For instance, if someone has just recounted a difficult case study involving a patient who is suffering from a progressive and terminal disease, we would appear callous if we simply brushed off their points without acknowledging the significance of what they said.
“That’s a really important and difficult situation that you’ve shared. I share your concern with patient suffering. I wonder, though, if we could explore other mechanisms to control pain before moving to doctor assisted death? For instance, in this study I’ve been reviewing…”
In general, our responses should aim to show that we have heard and understood the points communicated and should point to any common ground that can be established.
“I appreciate your patient-centered approach.”
“I agree that we want to find ways to alleviate suffering.”
Another tool that can be helpful in responses is the use of reflective language. Reflective language refers to a practice of reflecting back to the speaker what we have heard him or her say.
“What I’m hearing you say is…”
This demonstrates that we have been listening and offers the speaker an opportunity to confirm or correct the understanding that we have of his or her perspective.
L – Language. Questions can be much more effective – both in terms of their comprehension as well as the avoidance unneeded defensiveness – when the language used in these questions is common to both parties. For instance, terms that are very familiar to a pro-life or religious audience, such as “culture of life,” “pro-abortion,” “sanctity of life,” may be misunderstood or have negative connotations to those with whom we are speaking. Instead, focusing on our common medical language may be more conducive to our questions and dialogue.
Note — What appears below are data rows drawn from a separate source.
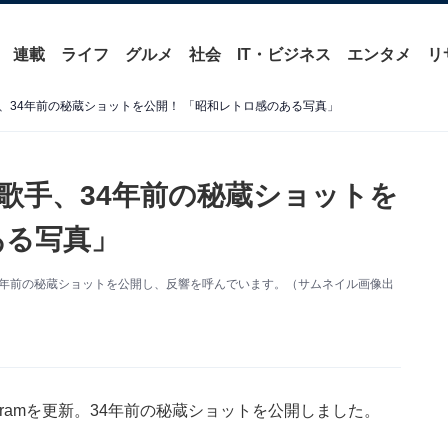
連載
ライフ
グルメ
社会
IT・ビジネス
エンタメ
リ
、34年前の秘蔵ショットを公開！ 「昭和レトロ感のある写真」
歌手、34年前の秘蔵ショットを
ある写真」
新。34年前の秘蔵ショットを公開し、反響を呼んでいます。（サムネイル画像出
agramを更新。34年前の秘蔵ショットを公開しました。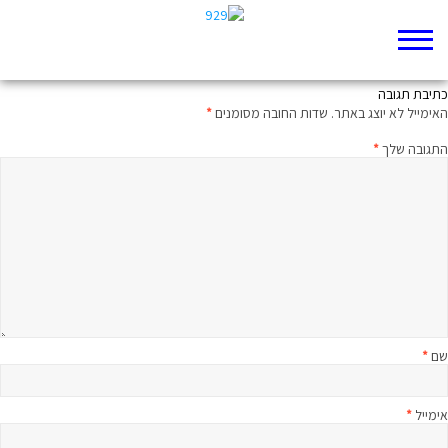
תשמעו קטע ירמיה מג- קרוסלה
כתיבת תגובה
האימייל לא יוצג באתר.
שדות החובה מסומנים
*
התגובה שלך
*
שם
*
אימייל
*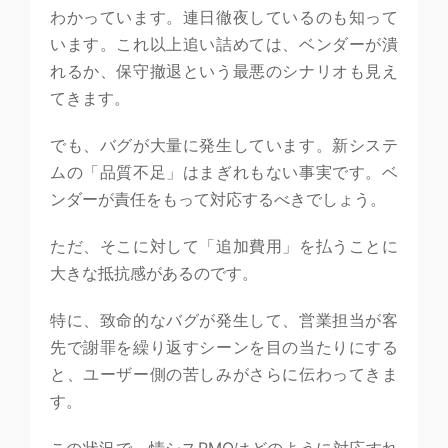
わかっています。連日徹夜しているのも知って
います。これ以上追い詰めては、ベンダーが潰
れるか、保守撤退という最悪のシナリオも見え
てきます。
でも、バグが大量に発生しています。新システ
ムの「品質不足」はまぎれもない事実です。ベ
ンダーが責任をもって対応するべきでしょう。
ただ、そこに対して「追加費用」を払うことに
大きな抵抗感があるのです。
特に、致命的なバグが発生して、営業担当が客
先で謝罪を繰り返すシーンを目の当たりにする
と、ユーザー側の苦しみがさらに伝わってきま
す。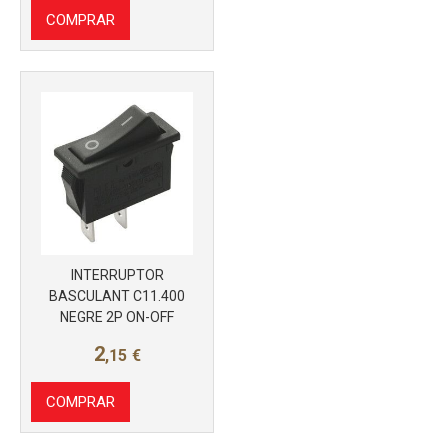
COMPRAR
INTERRUPTOR
BASCULANT C11.400
Más info
NEGRE 2P ON-OFF
2
,15
€
COMPRAR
Overall, the resources provided on particular topics aim to encourage us to ask questions that invite discussion and thought. Paying attention to our tone, body language, responses, and language is important in supporting the efficacy of our questions and discussions.
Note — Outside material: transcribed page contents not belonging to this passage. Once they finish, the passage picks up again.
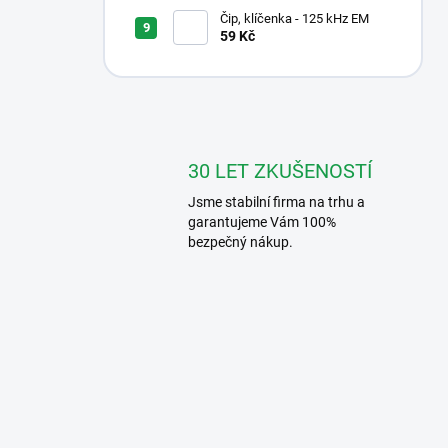
účastníka PLUTON BAX, 7"
Čip, klíčenka - 125 kHz EM
59 Kč
30 LET ZKUŠENOSTÍ
Jsme stabilní firma na trhu a
garantujeme Vám 100%
bezpečný nákup.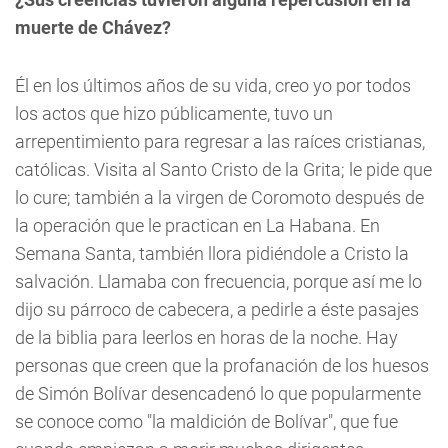
muerte de Chávez?
Él en los últimos años de su vida, creo yo por todos
los actos que hizo públicamente, tuvo un
arrepentimiento para regresar a las raíces cristianas,
católicas. Visita al Santo Cristo de la Grita; le pide que
lo cure; también a la virgen de Coromoto después de
la operación que le practican en La Habana. En
Semana Santa, también llora pidiéndole a Cristo la
salvación. Llamaba con frecuencia, porque así me lo
dijo su párroco de cabecera, a pedirle a éste pasajes
de la biblia para leerlos en horas de la noche. Hay
personas que creen que la profanación de los huesos
de Simón Bolívar desencadenó lo que popularmente
se conoce como "la maldición de Bolívar", que fue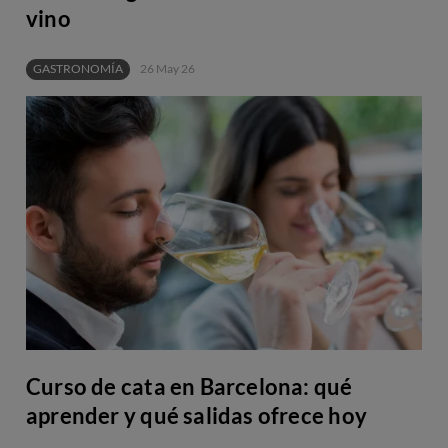
vino
GASTRONOMÍA
26 May 26
Curso de cata en Barcelona: qué
aprender y qué salidas ofrece hoy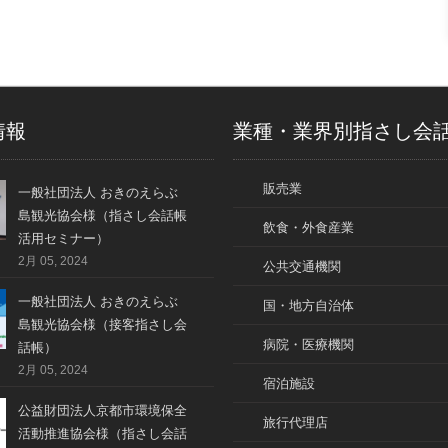
情報
業種・業界別指さし会
販売業
一般社団法人 おきのえらぶ
島観光協会様（指さし会話帳
飲食・外食産業
活用セミナー）
2月 05, 2024
公共交通機関
一般社団法人 おきのえらぶ
国・地方自治体
島観光協会様（接客指さし会
病院・医療機関
話帳）
2月 05, 2024
宿泊施設
公益財団法人京都市環境保全
旅行代理店
活動推進協会様（指さし会話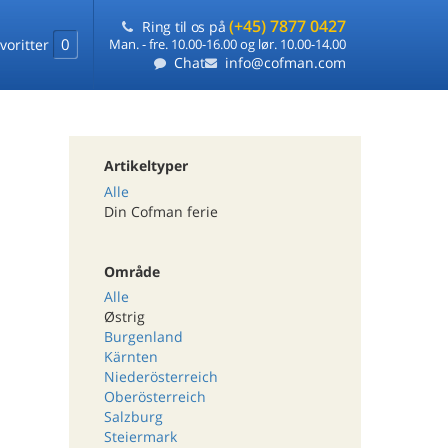
(+45) 7877 0427
Ring til os på
0
voritter
Man. - fre. 10.00-16.00 og lør. 10.00-14.00
Chat
info@cofman.com
Artikeltyper
Alle
Din Cofman ferie
Område
Alle
Østrig
Burgenland
Kärnten
Niederösterreich
Oberösterreich
Salzburg
Steiermark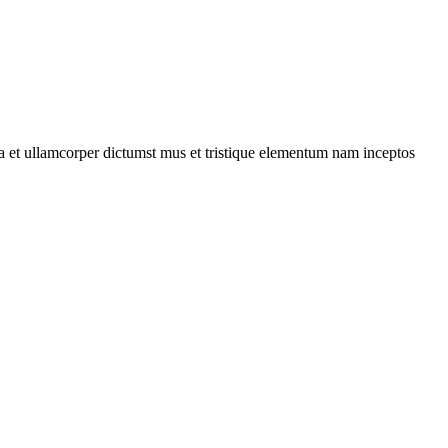
 a et ullamcorper dictumst mus et tristique elementum nam inceptos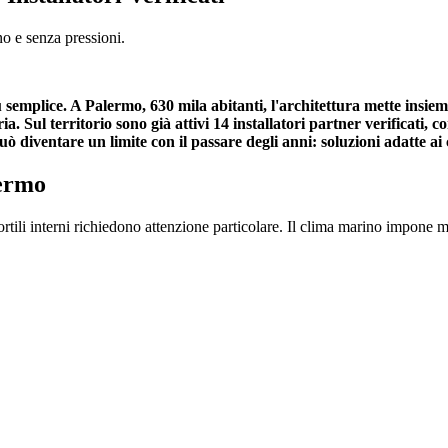
no e senza pressioni.
 più semplice. A Palermo, 630 mila abitanti, l'architettura mette in
a. Sul territorio sono già attivi 14 installatori partner verificati, c
 diventare un limite con il passare degli anni: soluzioni adatte ai 
lermo
cortili interni richiedono attenzione particolare. Il clima marino impone m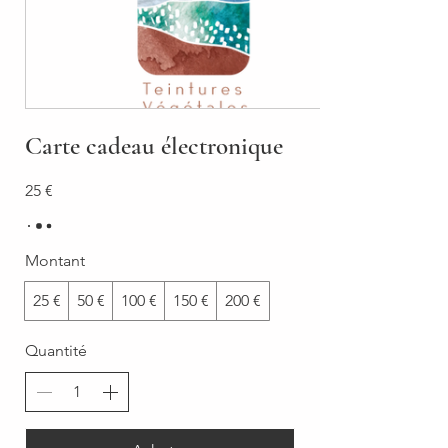
Carte cadeau électronique
25 €
Montant
25 €
50 €
100 €
150 €
200 €
Quantité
Conclusion: A Few Words of Encouragement
Asking an effective question will, in many cases, cause people to consider our view as having some validity. While it’s not likely to change minds immediately, it can cause others to question their own position.
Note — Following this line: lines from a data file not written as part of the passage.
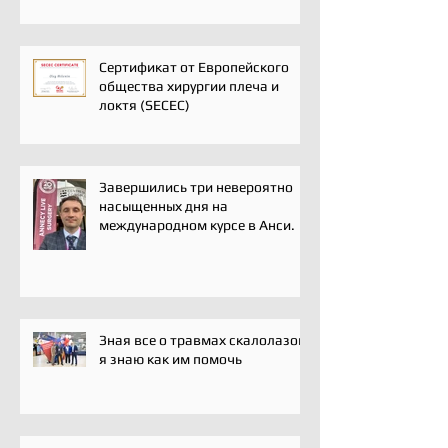
сообщества травматологов-
ортопедов, специалистов по
спортивной медицине и
реабилитации
Сертификат от Европейского
общества хирургии плеча и
локтя (SECEC)
Завершились три невероятно
насыщенных дня на
международном курсе в Анси.
Зная все о травмах скалолазов,
я знаю как им помочь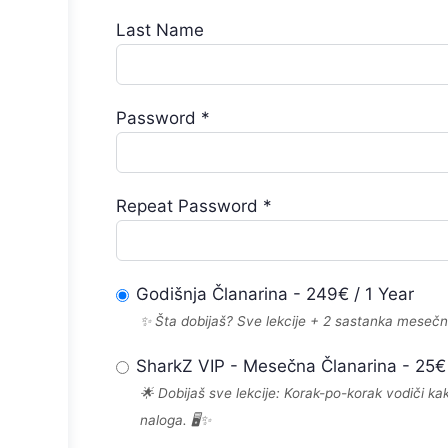
Last Name
Password *
Repeat Password *
Godišnja Članarina
-
249
€
/
1 Year
✨ Šta dobijaš? Sve lekcije + 2 sastanka mesečn
SharkZ VIP - Mesečna Članarina
-
25
€
🌟 Dobijaš sve lekcije: Korak-po-korak vodiči ka
naloga. 🖥️✨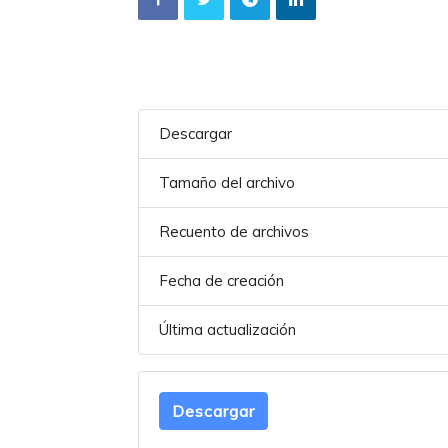
Descargar
Tamaño del archivo
Recuento de archivos
Fecha de creación
Última actualización
Descargar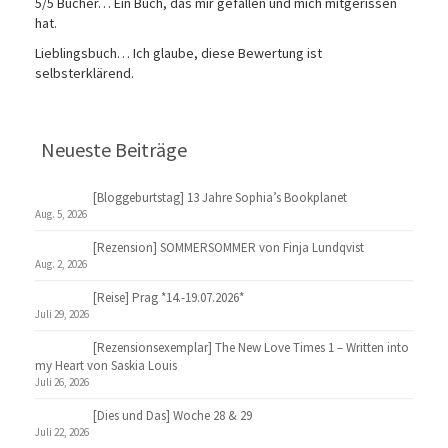
5/5 Bücher… Ein Buch, das mir gefallen und mich mitgerissen
hat.
Lieblingsbuch… Ich glaube, diese Bewertung ist
selbsterklärend.
Neueste Beiträge
[Bloggeburtstag] 13 Jahre Sophia’s Bookplanet
Aug. 5, 2026
[Rezension] SOMMERSOMMER von Finja Lundqvist
Aug. 2, 2026
[Reise] Prag *14.-19.07.2026*
Juli 29, 2026
[Rezensionsexemplar] The New Love Times 1 – Written into
my Heart von Saskia Louis
Juli 26, 2026
[Dies und Das] Woche 28 & 29
Juli 22, 2026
Discerning the time to speak and the time to stay silent is no doubt a challenge. There are times when it isn’t helpful to question a statement or to challenge a presumption. In the end, however, questioning a presenter, a lecturer, or a professor can, in and of itself, provide balance where there is not any.
Asking a question can elicit unintended responses, and we may find allies in the class just by having asked the question. In fact, this may bring about a positive outcome from a negative experience.
We are primarily responsible for our role in challenging the presumptions surrounding some of these ethical issues, not necessarily for successfully changing minds and hearts.
Remember, we will survive a flustered or embarrassing experience. But by seeking these opportunities, we will improve. We must take a moment to calm our nerves, and then we must go for it.
 Gray, Stephanie. 2015. Love Unleashes Life: Abortion and the Art of Communicating Truth. Life Cycle Books, Toronto ON, p. 11.